_本文抜粋:_
---*---
世界が広がり、自分に戻る場所(心④)
大学では工学部に進んだ。
そこは、とても生きやすい場所だった。
高校までのような、曖昧な空気の読み合いも、
派手さやノリの良さで測られる価値観もなかった。
そこにいたのは、どこか不器用で、まじめで、
“正しさに傷ついた人たち”だった。
授業で出てきた疑問を、友人と議論した。
分からないことは教授に聞きに行った。
そのどれもが、恥ずかしいことではなかった。
「真面目に生きてると損をするよね」と言いながら笑い合えたのは、
人生で初めての経験だった。
“私だけじゃないんだ”と気づいたとき、
心の底から安心した。
ここでは、真面目でいることが息苦しくなかった。
努力することが、自然なこととして受け入れられた。
気づけば、成績優秀者としてパンフレットに載っていた。
卒業証書授与の代表にも選ばれた。
でももう、それが怖くなかった。
自分の努力を認めてもらうことを、
素直にうれしいと思えた。
けれど、サークルでは少し違っていた。
テニスサークルは、学部とはまったく別の世界だった。
楽しい行事には人が集まる。
---*---
_記録の抜粋:_
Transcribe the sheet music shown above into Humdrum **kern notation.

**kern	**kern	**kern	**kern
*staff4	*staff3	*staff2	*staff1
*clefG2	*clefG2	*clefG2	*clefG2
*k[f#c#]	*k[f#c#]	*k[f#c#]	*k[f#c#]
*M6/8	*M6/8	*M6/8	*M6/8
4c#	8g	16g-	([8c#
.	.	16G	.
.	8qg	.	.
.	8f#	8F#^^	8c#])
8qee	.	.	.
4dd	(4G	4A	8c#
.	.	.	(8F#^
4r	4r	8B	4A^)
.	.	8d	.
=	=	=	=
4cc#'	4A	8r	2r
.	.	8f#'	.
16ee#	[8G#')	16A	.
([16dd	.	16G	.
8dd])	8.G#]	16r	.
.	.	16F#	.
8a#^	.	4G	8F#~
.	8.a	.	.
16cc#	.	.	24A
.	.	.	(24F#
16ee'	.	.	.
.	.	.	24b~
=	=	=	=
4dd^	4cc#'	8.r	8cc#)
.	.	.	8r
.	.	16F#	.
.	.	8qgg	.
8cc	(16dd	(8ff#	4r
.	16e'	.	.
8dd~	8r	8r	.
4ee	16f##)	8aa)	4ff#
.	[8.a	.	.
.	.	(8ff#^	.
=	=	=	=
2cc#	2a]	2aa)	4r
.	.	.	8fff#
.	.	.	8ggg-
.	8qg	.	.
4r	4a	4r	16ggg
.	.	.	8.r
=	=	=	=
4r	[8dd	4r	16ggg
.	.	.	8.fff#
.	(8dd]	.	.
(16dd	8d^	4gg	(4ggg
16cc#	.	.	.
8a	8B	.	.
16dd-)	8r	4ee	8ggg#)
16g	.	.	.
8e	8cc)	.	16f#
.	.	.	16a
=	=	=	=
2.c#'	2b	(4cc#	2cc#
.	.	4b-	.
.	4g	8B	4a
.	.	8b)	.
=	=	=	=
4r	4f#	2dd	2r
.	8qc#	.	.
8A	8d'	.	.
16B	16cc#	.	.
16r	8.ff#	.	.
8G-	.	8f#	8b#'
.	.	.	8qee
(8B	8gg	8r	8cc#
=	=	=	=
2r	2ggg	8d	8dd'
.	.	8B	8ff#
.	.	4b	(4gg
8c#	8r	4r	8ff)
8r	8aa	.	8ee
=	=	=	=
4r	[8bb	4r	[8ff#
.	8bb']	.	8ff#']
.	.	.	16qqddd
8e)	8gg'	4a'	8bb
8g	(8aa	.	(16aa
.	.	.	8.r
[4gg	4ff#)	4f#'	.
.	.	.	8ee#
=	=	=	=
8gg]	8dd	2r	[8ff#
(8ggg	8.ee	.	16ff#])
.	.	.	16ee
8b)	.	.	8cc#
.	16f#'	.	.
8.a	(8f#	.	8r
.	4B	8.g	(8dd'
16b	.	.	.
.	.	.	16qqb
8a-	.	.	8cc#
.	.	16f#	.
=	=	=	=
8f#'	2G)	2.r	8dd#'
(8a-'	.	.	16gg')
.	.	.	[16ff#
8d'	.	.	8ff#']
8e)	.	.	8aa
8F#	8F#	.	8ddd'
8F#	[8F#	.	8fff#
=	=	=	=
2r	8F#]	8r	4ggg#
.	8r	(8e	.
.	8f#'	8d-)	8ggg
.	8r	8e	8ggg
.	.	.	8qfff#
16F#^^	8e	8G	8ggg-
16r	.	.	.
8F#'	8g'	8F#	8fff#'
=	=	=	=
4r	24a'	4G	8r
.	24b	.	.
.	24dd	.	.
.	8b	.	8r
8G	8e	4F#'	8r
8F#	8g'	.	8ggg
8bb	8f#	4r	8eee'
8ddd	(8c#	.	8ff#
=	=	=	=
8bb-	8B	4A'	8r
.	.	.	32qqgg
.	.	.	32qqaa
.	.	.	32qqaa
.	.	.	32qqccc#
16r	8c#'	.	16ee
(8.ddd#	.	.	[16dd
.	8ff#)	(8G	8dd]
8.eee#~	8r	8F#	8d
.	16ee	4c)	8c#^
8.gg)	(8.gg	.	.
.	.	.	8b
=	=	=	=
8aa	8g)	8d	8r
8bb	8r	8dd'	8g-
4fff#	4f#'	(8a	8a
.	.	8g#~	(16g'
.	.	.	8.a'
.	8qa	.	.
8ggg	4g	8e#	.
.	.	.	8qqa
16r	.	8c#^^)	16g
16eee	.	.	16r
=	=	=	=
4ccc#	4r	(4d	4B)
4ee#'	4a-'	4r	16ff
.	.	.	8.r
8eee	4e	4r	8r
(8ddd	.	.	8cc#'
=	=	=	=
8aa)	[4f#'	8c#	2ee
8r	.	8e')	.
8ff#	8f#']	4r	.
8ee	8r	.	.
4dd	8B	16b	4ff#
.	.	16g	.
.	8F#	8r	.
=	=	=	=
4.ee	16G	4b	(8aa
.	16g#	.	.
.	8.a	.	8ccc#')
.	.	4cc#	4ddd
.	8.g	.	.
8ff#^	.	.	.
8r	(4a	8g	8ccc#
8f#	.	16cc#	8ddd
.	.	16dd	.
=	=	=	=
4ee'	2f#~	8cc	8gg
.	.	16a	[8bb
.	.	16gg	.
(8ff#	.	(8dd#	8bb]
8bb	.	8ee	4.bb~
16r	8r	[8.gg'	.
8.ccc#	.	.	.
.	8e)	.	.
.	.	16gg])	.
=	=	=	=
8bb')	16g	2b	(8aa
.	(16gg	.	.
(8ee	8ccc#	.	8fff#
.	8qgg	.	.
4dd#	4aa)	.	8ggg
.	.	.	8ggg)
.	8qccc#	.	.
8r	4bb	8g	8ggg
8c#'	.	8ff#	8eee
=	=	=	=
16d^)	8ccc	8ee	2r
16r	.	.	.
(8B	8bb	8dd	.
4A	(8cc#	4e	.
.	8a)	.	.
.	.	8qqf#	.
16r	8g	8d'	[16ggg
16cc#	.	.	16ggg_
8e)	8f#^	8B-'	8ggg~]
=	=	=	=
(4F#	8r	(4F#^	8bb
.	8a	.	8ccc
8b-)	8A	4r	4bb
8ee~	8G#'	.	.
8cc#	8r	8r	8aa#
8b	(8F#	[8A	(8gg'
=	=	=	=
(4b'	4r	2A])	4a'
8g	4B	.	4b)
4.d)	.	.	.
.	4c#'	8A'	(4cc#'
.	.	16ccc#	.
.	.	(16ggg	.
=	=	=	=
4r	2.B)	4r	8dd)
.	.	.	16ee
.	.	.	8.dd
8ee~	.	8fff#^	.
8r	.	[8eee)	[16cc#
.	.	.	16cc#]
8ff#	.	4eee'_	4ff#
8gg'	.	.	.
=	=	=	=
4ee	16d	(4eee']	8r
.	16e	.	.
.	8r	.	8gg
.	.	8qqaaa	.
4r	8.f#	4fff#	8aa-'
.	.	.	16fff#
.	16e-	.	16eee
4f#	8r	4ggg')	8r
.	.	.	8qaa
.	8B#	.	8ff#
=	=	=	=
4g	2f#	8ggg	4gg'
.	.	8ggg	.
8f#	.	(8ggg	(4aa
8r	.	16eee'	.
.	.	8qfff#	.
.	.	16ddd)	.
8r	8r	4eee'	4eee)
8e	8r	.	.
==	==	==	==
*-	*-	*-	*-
---*---
_課題 1:_
大学生活についての文章を読み、次の問いにそれぞれ答えよ。
(a) 大学で進んだ学部はどこか。
(b) 授業で出てきた疑問を、誰と議論したか。
(c) 成績優秀者として何に載ったか。
_課題 2:_ 大学生活についての文章を、最後の一文の後から書き継げ。

_解答 1:_
(a) 工学部
(b) 友人
(c) パンフレット

_解答 2:_
片付けやOB対応のような面倒な仕事になると、
みんな姿を消す。
結局、残るのは私だった。
損な役回りばかりで、
また“孤独”が戻ってきた気がした。
でも、あの頃の私はもう違った。
観察して、考えて、分析した。
彼らの行動の裏にある「悪気のなさ」に気づくまで、
少し時間はかかったけれど。
——この人たちは、ただ「自然に生きている」だけなんだ。
そう思えた瞬間、私は他人を責めることをやめた。
そして、自分から「お願いする」「相談する」ことを覚えた。
すると不思議なことに、
少しずつ人が動いてくれるようになった。
損な雑用係だった私が、
いつの間にか、みんなをまとめる立場になっていた。
就職活動は、苦ではなかった。
好きな学問を活かせる営業職。
これまでの人生は、すべて“人間関係の研究”だったのかもしれない。
面接で話すたびに、
自分のこれまでを「研究成果」として語っているような気がした。
——ようやく私は、
誰かのルールではなく、自分の言葉で生き始めていた。